Consigne |
Poursuivez le texte sur les couleurs du Basenji après sa dernière phrase.

Extrait de page |

==*==

Les couleurs officielles selon le standard FCI
Le standard FCI du Basenji (groupe 5, section 6) reconnaît quatre configurations colorées. La première est le rouge et blanc, la plus répandue : fond rouge vif (similaire au renard) avec des marques blanches bien délimitées. La deuxième est le noir et blanc, moins courant, avec un fond noir intense. La troisième est le tricolore, associant noir, rouge et blanc dans un patron précis : fond noir, feux rouges au-dessus des yeux, sur les joues, la gorge et les membres, avec des marques blanches aux extrémités. La quatrième est le bringé et blanc, où le fond rouge présente des rayures noires verticales, avec les marques blanches caractéristiques de la race.
Les marquages blancs : une exigence du standard, pas une option
Contrairement à de nombreuses races où le blanc est facultatif, chez le Basenji les marques blanches sont obligatoires sur trois zones précises : les pattes (pieds entièrement blancs), le poitrail, et la pointe de la queue. Leur absence ou leur présence partielle est considérée comme un défaut. Ces marques doivent être nettes, avec une démarcation franche entre la couleur de fond et le blanc. Une tache sur le front (blaze) est acceptable mais non obligatoire. Le standard insiste aussi sur le fait que le blanc ne doit jamais dominer la robe : c’est la couleur principale qui prime.
La génétique des couleurs chez le Basenji
Les couleurs du Basenji résultent de l’interaction de plusieurs gènes. Le rouge est produit par la phéomélanine, le noir par l’eumélanine. Le bringé ajoute une couche de régulation qui crée les rayures verticales sombres sur le fond rouge. Le tricolore implique l’expression simultanée des gènes de fond noir et de marquages feux. Les éleveurs sérieux connaissent les génotypes de leurs reproducteurs pour anticiper les combinaisons possibles dans une portée, surtout pour obtenir le tricolore, moins fréquent.

==*==

Données brutes |
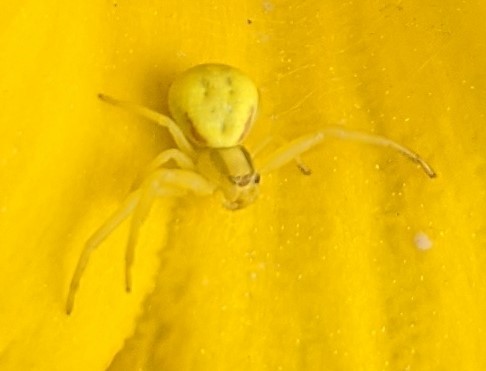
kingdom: Animalia
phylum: Arthropoda
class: Arachnida
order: Araneae
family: Thomisidae
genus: Misumena
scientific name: Misumena vatia
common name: Goldenrod crab spider
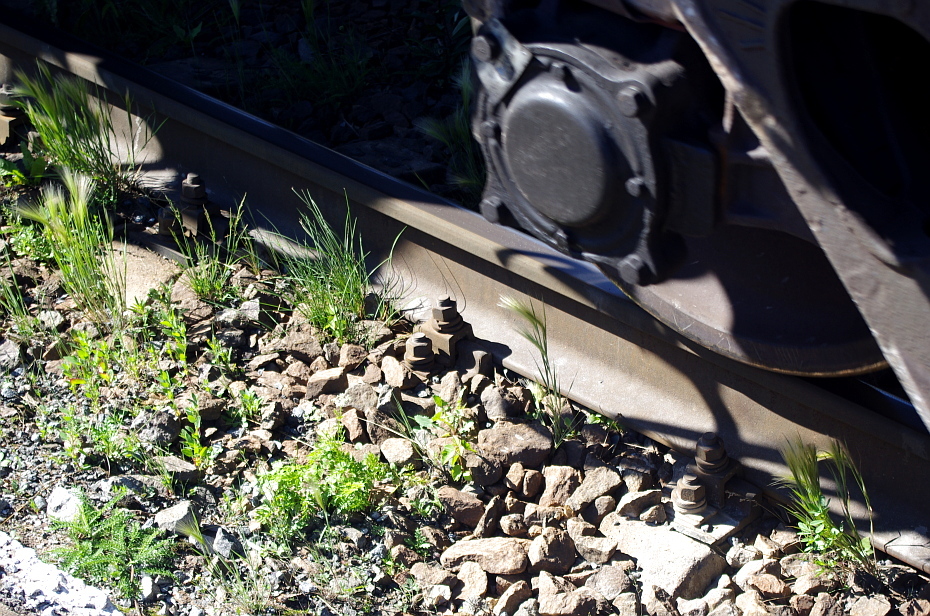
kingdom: Plantae
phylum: Tracheophyta
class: Liliopsida
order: Poales
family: Poaceae
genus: Hordeum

==*==

Résultat attendu |
Couleurs non reconnues au standard
Toute couleur ne correspondant pas aux quatre combinaisons officielles est hors standard. Le bleu (dilution du noir), le chocolat (dilution via le gène b), le noir sans marquages blancs obligatoires, ou le blanc dominant sont des défauts éliminatoires en exposition FCI. Ces teintes peuvent apparaître dans des lignées moins contrôlées : leur présence dans une portée signale un élevage n’ayant pas sélectionné rigoureusement sur le standard.
Comment la robe évolue avec l’âge
Les chiots Basenji naissent avec leur couleur définitive, mais l’intensité peut évoluer dans les premières semaines. Le rouge a tendance à se saturer et s’éclaircir légèrement avec la croissance. Les chiots tricolores ont parfois une répartition moins nette des zones feux à la naissance, qui se précise vers 3 à 4 mois. Les marques blanches, elles, sont définitives dès la naissance et n’évoluent pas.
Robe et sélection : ce que ça dit de l’élevage
La rigueur des couleurs chez le Basenji est un bon indicateur de la qualité d’un élevage. Un éleveur qui produit régulièrement des robes hors standard (bleu, chocolat, absence de blanc obligatoire) ne sélectionne pas selon les critères FCI. À l’inverse, un élevage produisant des tricolores bien dessinés ou des bringés aux rayures nettes avec des marquages blancs impeccables démontre une maîtrise généalogique sérieuse.
Questions fréquentes sur les couleurs du Basenji
Quelle est la couleur la plus courante du Basenji ?
Le rouge et blanc est la robe la plus répandue chez le Basenji, aussi bien en France qu’à l’international. Le tricolore est le moins fréquent des quatre couleurs reconnues et peut nécessiter une recherche plus longue auprès des éleveurs.
Un Basenji de couleur non standard peut-il être inscrit au LOF ?
L’inscription au LOF dépend de la filiation, pas de la couleur. Un chien issu de deux parents LOF peut être inscrit même si sa robe est hors standard. Il sera cependant pénalisé ou exclu en exposition FCI, et son utilisation en reproduction est déconseillée pour préserver la typicité de la race.
La couleur du Basenji change-t-elle entre chiot et adulte ?
La couleur de base change peu entre chiot et adulte : le Basenji garde sa robe définitive dès les premières semaines. L’intensité du rouge peut légèrement évoluer, et les délimitations entre zones colorées se précisent avec la croissance, surtout chez le tricolore.
Conclusion
Les couleurs du Basenji sont peu nombreuses mais précisément codifiées, avec une particularité notable : les marques blanches ne sont pas un accessoire optionnel mais une exigence du standard. Connaître ces règles permet de mieux évaluer la typicité d’un chien et le sérieux de son élevage.